Battle rages as Gaddafi hits out

The battle is continuing for the Libyan town of Bani Walid as former rebel fighters hunt for fugitive dictator Muammar Gaddafi.

The battle is continuing for the Libyan town of Bani Walid as former rebel fighters hunt for fugitive dictator Muammar Gaddafi.

The clashes came as Gaddafi rallied followers to the fight in a new audio message broadcast on a loyalist TV channel.

Gaddafi loyalists have been firing rockets from inside one of his last remaining bastions, targeting former rebel fighters who have surrounded the desert town.

At least 10 loud explosions shook the ground along the desert front line and smoke billowed from where the projectiles landed in Wadi Dinar, about 12 miles outside the town.

The former rebels said the projectiles fired were Grad rockets.

The barrage comes hours after Gaddafi issued an audio message on a loyalist Syrian-based TV channel, denying rumours that he had fled Libya and vowing “never to leave the land of his ancestors”.

The ousted Libyan leader urged followers to take up arms and denounced rumours that he had fled the country.

The broadcast came amid conflicting statements about the fugitive Libyan dictator’s whereabouts.

Gaddafi, who ruled Libya for nearly 42 years, hasn’t been seen in public for months, and has released only audio messages trying to rally his supporters and lash out at opponents.

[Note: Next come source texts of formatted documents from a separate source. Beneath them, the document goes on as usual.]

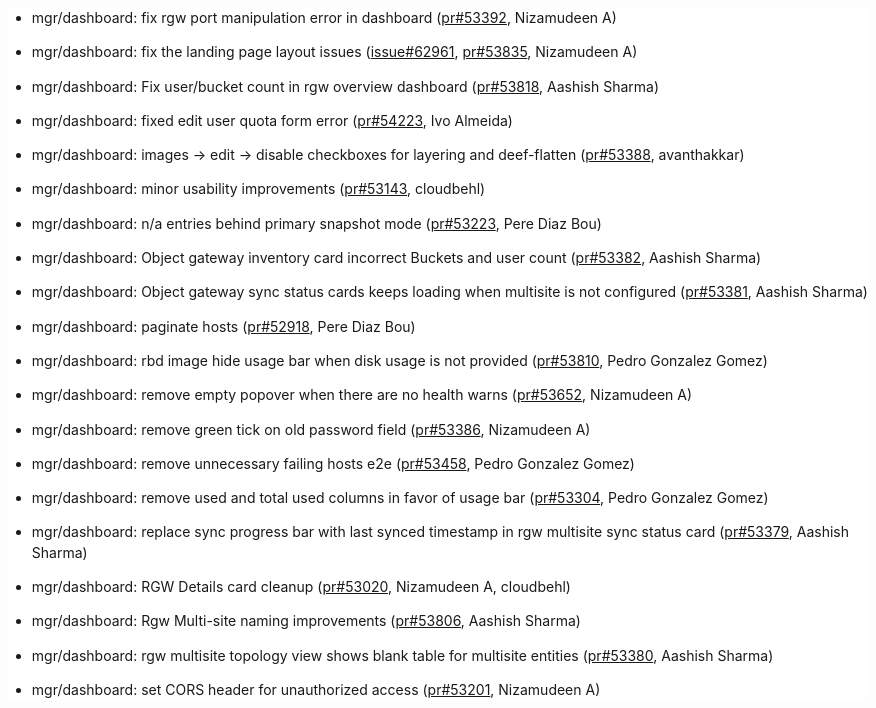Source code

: - mgr/dashboard: fix rgw port manipulation error in dashboard ([pr#53392](https://github.com/ceph/ceph/pull/53392), Nizamudeen A)

- mgr/dashboard: fix the landing page layout issues ([issue#62961](http://tracker.ceph.com/issues/62961), [pr#53835](https://github.com/ceph/ceph/pull/53835), Nizamudeen A)

- mgr/dashboard: Fix user/bucket count in rgw overview dashboard ([pr#53818](https://github.com/ceph/ceph/pull/53818), Aashish Sharma)

- mgr/dashboard: fixed edit user quota form error ([pr#54223](https://github.com/ceph/ceph/pull/54223), Ivo Almeida)

- mgr/dashboard: images -> edit -> disable checkboxes for layering and deef-flatten ([pr#53388](https://github.com/ceph/ceph/pull/53388), avanthakkar)

- mgr/dashboard: minor usability improvements ([pr#53143](https://github.com/ceph/ceph/pull/53143), cloudbehl)

- mgr/dashboard: n/a entries behind primary snapshot mode ([pr#53223](https://github.com/ceph/ceph/pull/53223), Pere Diaz Bou)

- mgr/dashboard: Object gateway inventory card incorrect Buckets and user count ([pr#53382](https://github.com/ceph/ceph/pull/53382), Aashish Sharma)

- mgr/dashboard: Object gateway sync status cards keeps loading when multisite is not configured ([pr#53381](https://github.com/ceph/ceph/pull/53381), Aashish Sharma)

- mgr/dashboard: paginate hosts ([pr#52918](https://github.com/ceph/ceph/pull/52918), Pere Diaz Bou)

- mgr/dashboard: rbd image hide usage bar when disk usage is not provided ([pr#53810](https://github.com/ceph/ceph/pull/53810), Pedro Gonzalez Gomez)

- mgr/dashboard: remove empty popover when there are no health warns ([pr#53652](https://github.com/ceph/ceph/pull/53652), Nizamudeen A)

- mgr/dashboard: remove green tick on old password field ([pr#53386](https://github.com/ceph/ceph/pull/53386), Nizamudeen A)

- mgr/dashboard: remove unnecessary failing hosts e2e ([pr#53458](https://github.com/ceph/ceph/pull/53458), Pedro Gonzalez Gomez)

- mgr/dashboard: remove used and total used columns in favor of usage bar ([pr#53304](https://github.com/ceph/ceph/pull/53304), Pedro Gonzalez Gomez)

- mgr/dashboard: replace sync progress bar with last synced timestamp in rgw multisite sync status card ([pr#53379](https://github.com/ceph/ceph/pull/53379), Aashish Sharma)

- mgr/dashboard: RGW Details card cleanup ([pr#53020](https://github.com/ceph/ceph/pull/53020), Nizamudeen A, cloudbehl)

- mgr/dashboard: Rgw Multi-site naming improvements ([pr#53806](https://github.com/ceph/ceph/pull/53806), Aashish Sharma)

- mgr/dashboard: rgw multisite topology view shows blank table for multisite entities ([pr#53380](https://github.com/ceph/ceph/pull/53380), Aashish Sharma)

- mgr/dashboard: set CORS header for unauthorized access ([pr#53201](https://github.com/ceph/ceph/pull/53201), Nizamudeen A)
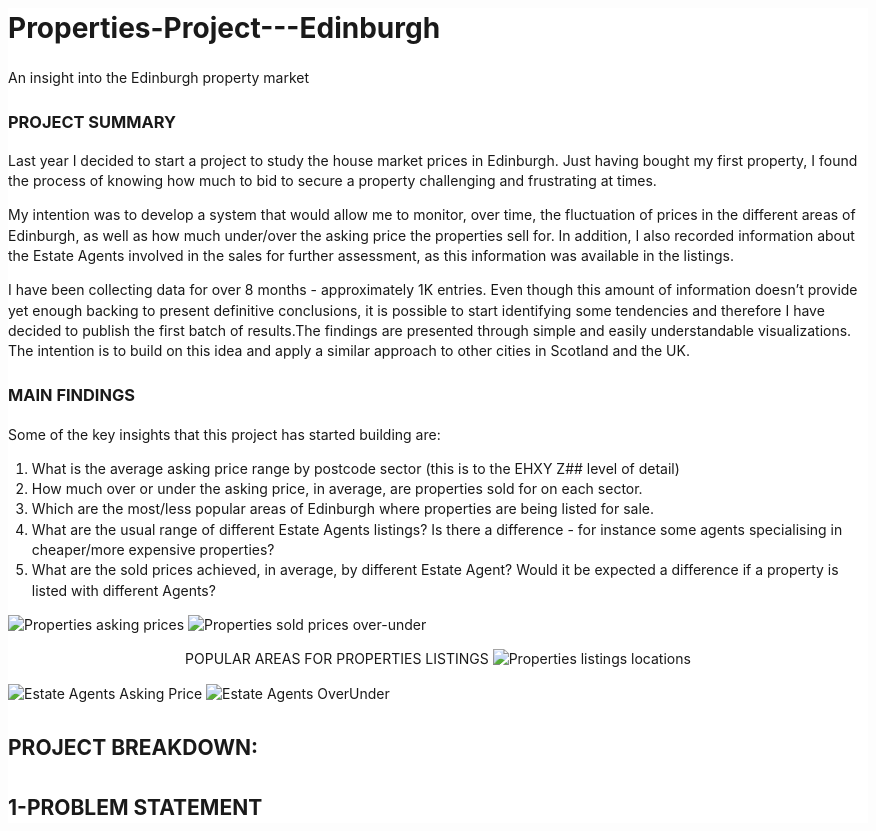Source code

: # Properties-Project---Edinburgh
An insight into the Edinburgh property market

### PROJECT SUMMARY 
Last year I decided to start a project to study the house market prices in Edinburgh. Just having bought my first property, I found the process of knowing how much to bid to secure a property challenging and frustrating at times. 

My intention was to develop a system that would allow me to monitor, over time, the fluctuation of prices in the different areas of Edinburgh, as well as how much under/over the asking price the properties sell for. In addition, I also recorded information about the  Estate Agents involved in the sales for further assessment, as this information was available in the listings. 

I have been collecting data for over 8 months - approximately 1K entries. Even though this amount of information doesn’t provide yet enough backing to present definitive conclusions, it is possible to start identifying some tendencies and therefore I have decided to publish the first batch of results.The findings are presented through simple and easily understandable visualizations. The intention is to build on this idea and apply a similar approach to other cities in Scotland and the UK.

### MAIN FINDINGS
<dl>
  <dt>Some of the key insights that this project has started building are:</dt>
</dl>

1. What is the average asking price range by postcode sector (this is to the EHXY Z## level of detail)
2. How much over or under the asking price, in average, are properties sold for on each sector.
1. Which are the most/less popular areas of Edinburgh where properties are being listed for sale.
2. What are the usual range of different Estate Agents listings? Is there a difference - for instance some agents specialising in cheaper/more expensive properties?
2. What are the sold prices achieved, in average, by different Estate Agent? Would it be expected a difference if a property is listed with different Agents?


<img width="1302" alt="Properties asking prices" src="https://user-images.githubusercontent.com/70529856/91867653-cb054f00-ec6b-11ea-8f05-0fca4b08db83.png">
<img width="1141" alt="Properties sold prices over-under" src="https://user-images.githubusercontent.com/70529856/91868229-6dbdcd80-ec6c-11ea-9277-32a07e09cb62.png">

<p align="center">
 POPULAR AREAS FOR PROPERTIES LISTINGS
<img width="992" alt="Properties listings locations" src="https://user-images.githubusercontent.com/70529856/91867997-29cac880-ec6c-11ea-9c58-da078c0e3453.png">
</p>

![Estate Agents Asking Price](https://user-images.githubusercontent.com/70529856/91870111-8c24c880-ec6e-11ea-9909-a3f829d3a1bf.png)
![Estate Agents OverUnder](https://user-images.githubusercontent.com/70529856/91870113-8dee8c00-ec6e-11ea-844d-714c1f082bff.png)

## PROJECT BREAKDOWN:
## 1-PROBLEM STATEMENT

In the five-minute audio, aired on Al-Rai TV, a voice purportedly of Gaddafi denounced reports that he had fled to neighbouring Niger and claimed he is still in Libya.

He also blasted former rebels who ousted him from power as “a bunch of mercenaries, thugs and traitors” and urged his followers to take up arms.

“We are ready to start the fight in Tripoli and everywhere else, and rise against them,” Gaddafi said.

“All of these germs, rats and scumbags, they are not Libyans, ask anyone. they have co-operated with Nato ... Gaddafi won’t leave the land of his ancestors.”

Gaddafi went into hiding after opposition fighters swept into Tripoli on August 21. The former rebels are still battling regime loyalists in three Gaddafi strongholds – Bani Walid, Sabha and Sirte.

Fresh clashes broke out overnight and early today near the town of Bani Walid, 90 miles south east of Tripoli. Shootings and loud explosions lasted for several hours.

Thousands of fighters have converged on areas outside Bani Walid and have threatened to attack if residents don’t surrender by Saturday. Officials have said the town emerged as a focus because of the number of prominent regime loyalists believed to be inside.

Convoys of former regime loyalists, including Gaddafi’s security chief, fled across the Sahara into Niger this week in a move that Libya’s former rebels hoped could help lead to the surrender of the last bastions of his support.

On Wednesday, more truckloads of former rebels arrived outside Bani Walid, a dusty city of 100,000 strung along the low ridges overlooking a dried-up desert river valley on the road connecting Gaddafi’s home town of Sirte and Sabha to the south.

Bani Walid is the homeland of Libya’s largest tribe, the Warfala. In 1993, some Warfala attempted a coup against Gaddafi but were brutally crushed.